Veterinarian Mark Aker, the missing friend, proves to be much more resourceful than his kidnappers could ever have imagined. Members of a radical group calling themselves the Samakinn plotted the whole missing skier scheme so they could get their hands on Mark and force him to help their cause. He not only can help them, he’s perfectly willing to…but he’s not an easy prisoner to hold and when he makes his escape into the snowy countryside, they have to find him before anyone else does, or before he dies of exposure.

Meanwhile, Walt’s personal life is in disarray as he tries to be a good father to his twin daughters as he and his wife proceed with their divorce. It doesn’t help that she’s the jealous sort. It’s perfectly all right in her mind for her to live with another man—Walt’s chief deputy Tommy Brandon—but as soon as she sees Walt and Fiona, the sheriff department’s part-time photographer, together in what she assumes is a romantic clinch, she goes crazy and takes the girls away from him.

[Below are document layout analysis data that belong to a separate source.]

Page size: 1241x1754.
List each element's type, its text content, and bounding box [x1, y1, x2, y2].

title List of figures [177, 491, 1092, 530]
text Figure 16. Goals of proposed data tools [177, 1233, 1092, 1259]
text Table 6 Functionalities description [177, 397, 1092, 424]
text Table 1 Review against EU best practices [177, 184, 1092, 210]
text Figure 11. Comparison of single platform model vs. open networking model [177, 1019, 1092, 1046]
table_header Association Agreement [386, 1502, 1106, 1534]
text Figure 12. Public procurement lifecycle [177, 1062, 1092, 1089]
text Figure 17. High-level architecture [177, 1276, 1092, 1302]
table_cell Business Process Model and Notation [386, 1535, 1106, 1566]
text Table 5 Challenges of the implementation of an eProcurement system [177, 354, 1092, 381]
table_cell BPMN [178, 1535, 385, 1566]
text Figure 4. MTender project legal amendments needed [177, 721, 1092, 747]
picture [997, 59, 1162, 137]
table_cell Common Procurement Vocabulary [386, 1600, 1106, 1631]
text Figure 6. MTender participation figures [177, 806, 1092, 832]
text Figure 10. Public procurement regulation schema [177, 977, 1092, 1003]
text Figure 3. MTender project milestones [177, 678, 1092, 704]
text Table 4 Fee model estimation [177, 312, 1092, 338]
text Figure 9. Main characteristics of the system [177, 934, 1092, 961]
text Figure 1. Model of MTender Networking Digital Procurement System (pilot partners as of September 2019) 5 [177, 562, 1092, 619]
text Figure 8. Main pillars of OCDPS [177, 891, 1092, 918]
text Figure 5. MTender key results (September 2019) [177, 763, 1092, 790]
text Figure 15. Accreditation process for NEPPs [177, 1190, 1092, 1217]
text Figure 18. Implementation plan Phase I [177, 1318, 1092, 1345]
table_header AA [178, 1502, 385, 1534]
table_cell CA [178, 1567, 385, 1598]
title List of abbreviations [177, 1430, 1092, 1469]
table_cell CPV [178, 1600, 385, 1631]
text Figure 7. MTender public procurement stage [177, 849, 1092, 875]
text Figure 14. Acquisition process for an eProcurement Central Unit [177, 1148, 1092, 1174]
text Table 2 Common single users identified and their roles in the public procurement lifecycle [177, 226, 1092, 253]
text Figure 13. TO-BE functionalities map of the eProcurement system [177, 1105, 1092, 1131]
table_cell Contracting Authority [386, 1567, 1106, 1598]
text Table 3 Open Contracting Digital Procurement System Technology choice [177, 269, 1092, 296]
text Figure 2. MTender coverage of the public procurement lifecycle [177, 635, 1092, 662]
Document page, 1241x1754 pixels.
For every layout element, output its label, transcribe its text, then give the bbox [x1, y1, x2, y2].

Somehow, Walt must divide his attention between getting his girls back and finding Mark, all the while trying to unravel the mystery of the sick employees and the euthanasia of the local cattle. He starts drawing the different lines together and begins to paint a picture of a cover-up on a scale that’s much bigger than any he could have ever imagined.

Compared to the first Walt Fleming book, Killer Weekend, Killer View far outshines its predecessor in plot construction and story telling. The different story lines all seem unrelated at first, but the more you read, the more they all start to come together until you can’t put the book down because you want to know how it all ends. I laughed out loud when Walt decided to take Tommy up in his glider—because Tommy doesn’t like small planes and he’s sleeping with Walt’s soon-to-be ex-wife—and let out a loud “ewwww!” when I found out where the bad guy was hiding from Walt in the shed (very clever, but yuck yuck ewww!!!).

As a reader, you want your favorite authors to throw something new and different at you and not the same old story lines with one or two little tweaks. Killer View may start out sounding familiar but slightly different, but stay with it…it will take you places you never thought you’d go.

I give this story THREE AND A HALF STARS.